(Chart quiz items)
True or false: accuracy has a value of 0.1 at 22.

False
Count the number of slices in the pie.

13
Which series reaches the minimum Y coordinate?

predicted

### Instructions for the task
Render the lines above as a Markdown table with the columns "No." and "Line," one row per line, numbered in order and skipping blank lines.

### Solution for this task
| No. | Line |
|---|---|
| 1 | True or false: accuracy has a value of 0.1 at 22. |
| 2 | False |
| 3 | Count the number of slices in the pie. |
| 4 | 13 |
| 5 | Which series reaches the minimum Y coordinate? |
| 6 | predicted |